Extract provided =
B-heap

Last updated January 28, 2025

A B-heap is a binary heap implemented to keep subtrees in a single page. This reduces the number of pages accessed by up to a factor of ten for big heaps when using virtual memory, compared with the traditional implementation.^[1] The traditional mapping of elements to locations in an array puts almost every level in a different page.

Motivation

Traditionally, binary trees are laid out in consecutive memory according to a n -> {2n, 2n+1} rule, meaning that if a node is at position n, its left and right child are taken to be at positions 2n and 2n+1 in the array. The root is at position 1. A common operation on binary trees is the vertical traversal; stepping down through the levels of a tree in order to arrive at a searched node. However, because of the way memory is organized on modern computers into pages in virtual memory, this scheme of laying out the binary tree can be highly ineffective. The reason is that, as when traversing deeper into the tree, the distance to the next node grows exponentially, so every next node retrieved will likely be on a separate memory page. This will increase the number of page misses, which are very expensive. The B-heap solves this problem by laying out child nodes in memory in a different way, trying as much as possible to position subtrees within a single page. Therefore, as a vertical traversal proceeds, several of the consecutive retrieved nodes will lay in the same page, leading to a low number of page misses.

Implementation

In detail, a b-heap can be implemented in the following way. Poul-Henning Kamp^[4] gives two options for the layout of the nodes: one in which two positions per page are wasted, but the strict binary structure of the tree is preserved, and another which uses the whole available space of the pages, but has the tree fail to expand for one level upon entering a new page (The nodes on that level have only one child). In any case, an important point is that upon leaving a page, both child nodes are always in a common other page, since in a vertical traversal the algorithm will typically compare both children with the parent to know how to proceed. For this reason, each page can be said to contain two parallel subtrees, interspersed with each other. The pages themselves can be seen as a m-ary tree, and since half of the elements in each page will be leaves (within the page), the "tree of pages" has a splitting factor of pagesize/2.

Parent Function

In contrast to the classic array-like layout, the parent function in a B-heap is more complex because the index of a node's parent must be computed differently depending on where in the page it is. Assuming the positions inside a page are labelled from 0 to pagesize, the parent function can be as follows.

For nodes 0 and 1, these are only used in the variant which is exploiting all possible space. In this case, the parent index of both nodes is the same, it is in a different page, and its specific offset within that page only depends on the current page number. Specifically, to compute the parent's page number, simply divide the current node's page number by the "page tree's" splitting factor, which is pagesize/2. To get the right offset within the page, consider that it must be one of the leaf nodes within the parent page, so start at offset pagesize/2. Then add the difference between the current page number, and the parent's page number, minus one since the first page after the parent page has its parent node in index (pagesize/2).

Records shown =

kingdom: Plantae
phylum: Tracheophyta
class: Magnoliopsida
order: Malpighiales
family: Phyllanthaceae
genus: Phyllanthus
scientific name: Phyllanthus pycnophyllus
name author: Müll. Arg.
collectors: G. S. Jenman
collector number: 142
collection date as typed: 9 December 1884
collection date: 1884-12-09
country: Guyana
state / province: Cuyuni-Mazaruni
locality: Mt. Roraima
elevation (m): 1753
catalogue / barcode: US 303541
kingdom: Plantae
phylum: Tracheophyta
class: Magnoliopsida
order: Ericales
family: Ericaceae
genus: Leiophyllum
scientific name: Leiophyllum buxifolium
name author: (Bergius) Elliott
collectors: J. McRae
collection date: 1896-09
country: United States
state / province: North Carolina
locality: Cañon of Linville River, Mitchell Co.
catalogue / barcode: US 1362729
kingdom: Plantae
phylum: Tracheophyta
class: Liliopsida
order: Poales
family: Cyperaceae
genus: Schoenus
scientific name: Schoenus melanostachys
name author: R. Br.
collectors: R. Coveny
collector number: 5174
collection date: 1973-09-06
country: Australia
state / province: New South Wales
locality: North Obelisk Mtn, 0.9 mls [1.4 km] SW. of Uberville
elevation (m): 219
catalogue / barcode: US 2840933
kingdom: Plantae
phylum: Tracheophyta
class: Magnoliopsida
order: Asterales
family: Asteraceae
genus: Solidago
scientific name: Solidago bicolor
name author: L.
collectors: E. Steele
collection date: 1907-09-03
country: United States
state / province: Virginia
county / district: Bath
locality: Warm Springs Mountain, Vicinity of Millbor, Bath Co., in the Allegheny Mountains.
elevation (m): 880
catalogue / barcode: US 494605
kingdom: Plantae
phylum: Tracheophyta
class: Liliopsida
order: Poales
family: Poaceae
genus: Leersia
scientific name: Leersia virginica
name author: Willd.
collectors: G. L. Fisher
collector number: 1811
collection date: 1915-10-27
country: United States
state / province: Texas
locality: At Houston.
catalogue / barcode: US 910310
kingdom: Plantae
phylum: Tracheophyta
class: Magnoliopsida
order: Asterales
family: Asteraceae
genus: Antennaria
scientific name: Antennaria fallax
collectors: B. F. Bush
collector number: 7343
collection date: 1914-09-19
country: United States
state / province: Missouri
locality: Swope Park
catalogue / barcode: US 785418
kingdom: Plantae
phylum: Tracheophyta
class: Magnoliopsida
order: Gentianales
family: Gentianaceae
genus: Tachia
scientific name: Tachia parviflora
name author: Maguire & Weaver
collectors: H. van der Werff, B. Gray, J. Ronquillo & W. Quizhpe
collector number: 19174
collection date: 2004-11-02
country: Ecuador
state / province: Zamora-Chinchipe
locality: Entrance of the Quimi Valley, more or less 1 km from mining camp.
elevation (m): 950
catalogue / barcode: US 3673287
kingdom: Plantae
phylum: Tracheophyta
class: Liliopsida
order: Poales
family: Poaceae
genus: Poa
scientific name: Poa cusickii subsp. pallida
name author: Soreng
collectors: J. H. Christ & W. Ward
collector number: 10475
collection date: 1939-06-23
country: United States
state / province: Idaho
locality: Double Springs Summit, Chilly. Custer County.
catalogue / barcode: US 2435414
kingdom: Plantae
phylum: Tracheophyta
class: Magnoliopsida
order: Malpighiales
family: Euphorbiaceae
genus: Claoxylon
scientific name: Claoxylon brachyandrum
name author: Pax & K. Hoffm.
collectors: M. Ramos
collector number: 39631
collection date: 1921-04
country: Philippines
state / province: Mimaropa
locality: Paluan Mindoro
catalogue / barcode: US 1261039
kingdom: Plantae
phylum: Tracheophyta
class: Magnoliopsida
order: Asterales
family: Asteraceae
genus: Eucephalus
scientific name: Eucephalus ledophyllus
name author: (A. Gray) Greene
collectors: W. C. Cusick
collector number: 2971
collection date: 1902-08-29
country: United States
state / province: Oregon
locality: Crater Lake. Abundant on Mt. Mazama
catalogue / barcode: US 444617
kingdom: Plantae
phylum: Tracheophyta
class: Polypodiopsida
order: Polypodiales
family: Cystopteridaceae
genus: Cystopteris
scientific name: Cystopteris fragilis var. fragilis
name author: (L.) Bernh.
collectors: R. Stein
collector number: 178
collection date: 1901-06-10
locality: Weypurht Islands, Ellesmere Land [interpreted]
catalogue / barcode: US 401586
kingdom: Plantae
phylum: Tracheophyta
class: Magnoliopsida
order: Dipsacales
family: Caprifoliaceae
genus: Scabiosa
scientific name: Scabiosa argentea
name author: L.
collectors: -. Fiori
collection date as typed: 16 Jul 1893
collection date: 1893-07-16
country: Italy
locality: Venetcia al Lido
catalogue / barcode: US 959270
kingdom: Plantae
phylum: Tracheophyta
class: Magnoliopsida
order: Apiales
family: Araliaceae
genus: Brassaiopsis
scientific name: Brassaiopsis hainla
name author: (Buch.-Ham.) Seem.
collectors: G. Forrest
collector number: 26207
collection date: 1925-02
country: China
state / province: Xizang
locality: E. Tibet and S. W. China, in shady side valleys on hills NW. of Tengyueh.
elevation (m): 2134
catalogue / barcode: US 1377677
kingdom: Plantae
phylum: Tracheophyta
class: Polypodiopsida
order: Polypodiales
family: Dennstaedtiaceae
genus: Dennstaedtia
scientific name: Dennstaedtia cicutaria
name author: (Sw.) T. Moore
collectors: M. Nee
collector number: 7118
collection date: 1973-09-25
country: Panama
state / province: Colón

Exercises to complete =
(a) Translate this sentence from the B-heap text into Spanish: "The root is at position 1."
(b) In the records, revise the lines from the one holding "collectors: M. Nee" through the end of the records, inclusive, replacing "country" with "nation" and leaving everything else unchanged. Give back only those lines.

Replies =
(a) La raíz está en la posición 1.

(b)
collectors: M. Nee
collector number: 7118
collection date: 1973-09-25
nation: Panama
state / province: Colón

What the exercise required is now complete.